• _Task objective_
Would you restate the listing word for word, with the images omitted?

• _Data for this task_
[Start of Attachment]
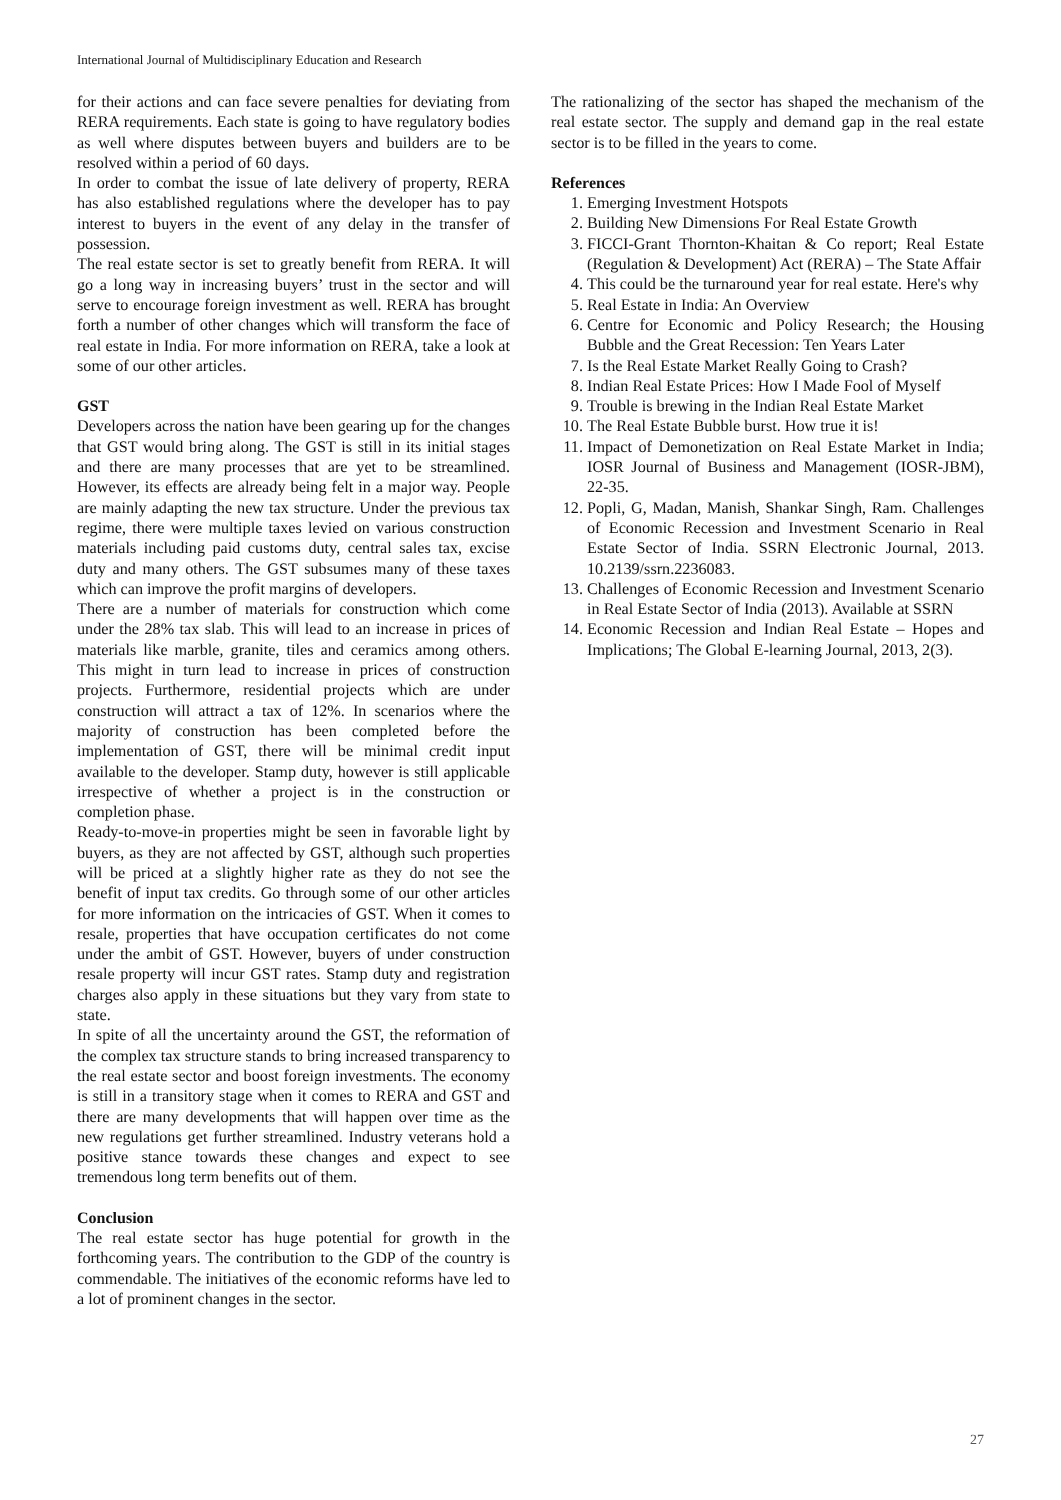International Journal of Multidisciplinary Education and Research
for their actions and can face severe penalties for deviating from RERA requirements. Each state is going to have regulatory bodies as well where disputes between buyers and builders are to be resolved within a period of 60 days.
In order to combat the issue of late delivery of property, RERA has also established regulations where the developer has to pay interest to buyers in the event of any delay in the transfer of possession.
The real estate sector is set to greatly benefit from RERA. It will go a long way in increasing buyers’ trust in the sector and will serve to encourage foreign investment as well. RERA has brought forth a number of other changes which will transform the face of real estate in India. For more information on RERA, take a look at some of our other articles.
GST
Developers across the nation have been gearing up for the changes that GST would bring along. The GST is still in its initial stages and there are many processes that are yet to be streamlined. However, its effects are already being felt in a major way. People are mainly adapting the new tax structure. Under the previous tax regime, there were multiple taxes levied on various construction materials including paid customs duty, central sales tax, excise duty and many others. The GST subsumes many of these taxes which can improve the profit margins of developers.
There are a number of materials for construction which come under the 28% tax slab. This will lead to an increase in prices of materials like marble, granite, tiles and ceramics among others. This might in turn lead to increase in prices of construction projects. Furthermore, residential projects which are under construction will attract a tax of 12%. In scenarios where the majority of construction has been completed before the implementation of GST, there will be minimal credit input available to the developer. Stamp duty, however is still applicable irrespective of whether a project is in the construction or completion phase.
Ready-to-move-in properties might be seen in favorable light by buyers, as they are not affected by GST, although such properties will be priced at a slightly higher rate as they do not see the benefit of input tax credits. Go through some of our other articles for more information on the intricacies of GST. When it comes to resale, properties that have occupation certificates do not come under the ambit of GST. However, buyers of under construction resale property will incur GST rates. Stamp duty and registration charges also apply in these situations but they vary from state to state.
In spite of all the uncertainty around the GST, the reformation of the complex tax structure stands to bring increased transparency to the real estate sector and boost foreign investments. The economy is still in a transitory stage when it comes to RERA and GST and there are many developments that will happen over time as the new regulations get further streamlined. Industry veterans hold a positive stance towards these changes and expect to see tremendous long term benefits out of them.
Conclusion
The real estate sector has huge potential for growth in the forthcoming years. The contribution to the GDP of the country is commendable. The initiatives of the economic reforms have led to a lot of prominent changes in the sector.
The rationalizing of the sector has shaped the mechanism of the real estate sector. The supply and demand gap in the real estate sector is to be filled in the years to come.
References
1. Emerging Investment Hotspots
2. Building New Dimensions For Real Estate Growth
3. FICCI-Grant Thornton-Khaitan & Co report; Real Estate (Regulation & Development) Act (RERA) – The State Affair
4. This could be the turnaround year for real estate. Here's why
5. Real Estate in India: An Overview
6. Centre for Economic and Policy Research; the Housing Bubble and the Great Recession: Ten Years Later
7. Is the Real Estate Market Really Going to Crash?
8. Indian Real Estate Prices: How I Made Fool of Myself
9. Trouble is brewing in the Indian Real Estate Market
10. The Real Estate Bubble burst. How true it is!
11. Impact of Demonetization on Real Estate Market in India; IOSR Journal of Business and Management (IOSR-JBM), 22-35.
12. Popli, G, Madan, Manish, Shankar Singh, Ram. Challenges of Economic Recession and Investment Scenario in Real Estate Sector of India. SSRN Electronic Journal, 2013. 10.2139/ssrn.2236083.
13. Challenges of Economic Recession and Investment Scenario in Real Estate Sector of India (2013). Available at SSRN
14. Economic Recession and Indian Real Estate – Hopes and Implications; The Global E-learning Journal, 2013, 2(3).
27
[End of Attachment]
• _Response_
International Journal of Multidisciplinary Education and Research
for their actions and can face severe penalties for deviating from RERA requirements. Each state is going to have regulatory bodies as well where disputes between buyers and builders are to be resolved within a period of 60 days.
In order to combat the issue of late delivery of property, RERA has also established regulations where the developer has to pay interest to buyers in the event of any delay in the transfer of possession.
The real estate sector is set to greatly benefit from RERA. It will go a long way in increasing buyers’ trust in the sector and will serve to encourage foreign investment as well. RERA has brought forth a number of other changes which will transform the face of real estate in India. For more information on RERA, take a look at some of our other articles.
GST
Developers across the nation have been gearing up for the changes that GST would bring along. The GST is still in its initial stages and there are many processes that are yet to be streamlined. However, its effects are already being felt in a major way. People are mainly adapting the new tax structure. Under the previous tax regime, there were multiple taxes levied on various construction materials including paid customs duty, central sales tax, excise duty and many others. The GST subsumes many of these taxes which can improve the profit margins of developers.
There are a number of materials for construction which come under the 28% tax slab. This will lead to an increase in prices of materials like marble, granite, tiles and ceramics among others. This might in turn lead to increase in prices of construction projects. Furthermore, residential projects which are under construction will attract a tax of 12%. In scenarios where the majority of construction has been completed before the implementation of GST, there will be minimal credit input available to the developer. Stamp duty, however is still applicable irrespective of whether a project is in the construction or completion phase.
Ready-to-move-in properties might be seen in favorable light by buyers, as they are not affected by GST, although such properties will be priced at a slightly higher rate as they do not see the benefit of input tax credits. Go through some of our other articles for more information on the intricacies of GST. When it comes to resale, properties that have occupation certificates do not come under the ambit of GST. However, buyers of under construction resale property will incur GST rates. Stamp duty and registration charges also apply in these situations but they vary from state to state.
In spite of all the uncertainty around the GST, the reformation of the complex tax structure stands to bring increased transparency to the real estate sector and boost foreign investments. The economy is still in a transitory stage when it comes to RERA and GST and there are many developments that will happen over time as the new regulations get further streamlined. Industry veterans hold a positive stance towards these changes and expect to see tremendous long term benefits out of them.
Conclusion
The real estate sector has huge potential for growth in the forthcoming years. The contribution to the GDP of the country is commendable. The initiatives of the economic reforms have led to a lot of prominent changes in the sector.
The rationalizing of the sector has shaped the mechanism of the real estate sector. The supply and demand gap in the real estate sector is to be filled in the years to come.
References
1. Emerging Investment Hotspots
2. Building New Dimensions For Real Estate Growth
3. FICCI-Grant Thornton-Khaitan & Co report; Real Estate (Regulation & Development) Act (RERA) – The State Affair
4. This could be the turnaround year for real estate. Here's why
5. Real Estate in India: An Overview
6. Centre for Economic and Policy Research; the Housing Bubble and the Great Recession: Ten Years Later
7. Is the Real Estate Market Really Going to Crash?
8. Indian Real Estate Prices: How I Made Fool of Myself
9. Trouble is brewing in the Indian Real Estate Market
10. The Real Estate Bubble burst. How true it is!
11. Impact of Demonetization on Real Estate Market in India; IOSR Journal of Business and Management (IOSR-JBM), 22-35.
12. Popli, G, Madan, Manish, Shankar Singh, Ram. Challenges of Economic Recession and Investment Scenario in Real Estate Sector of India. SSRN Electronic Journal, 2013. 10.2139/ssrn.2236083.
13. Challenges of Economic Recession and Investment Scenario in Real Estate Sector of India (2013). Available at SSRN
14. Economic Recession and Indian Real Estate – Hopes and Implications; The Global E-learning Journal, 2013, 2(3).
27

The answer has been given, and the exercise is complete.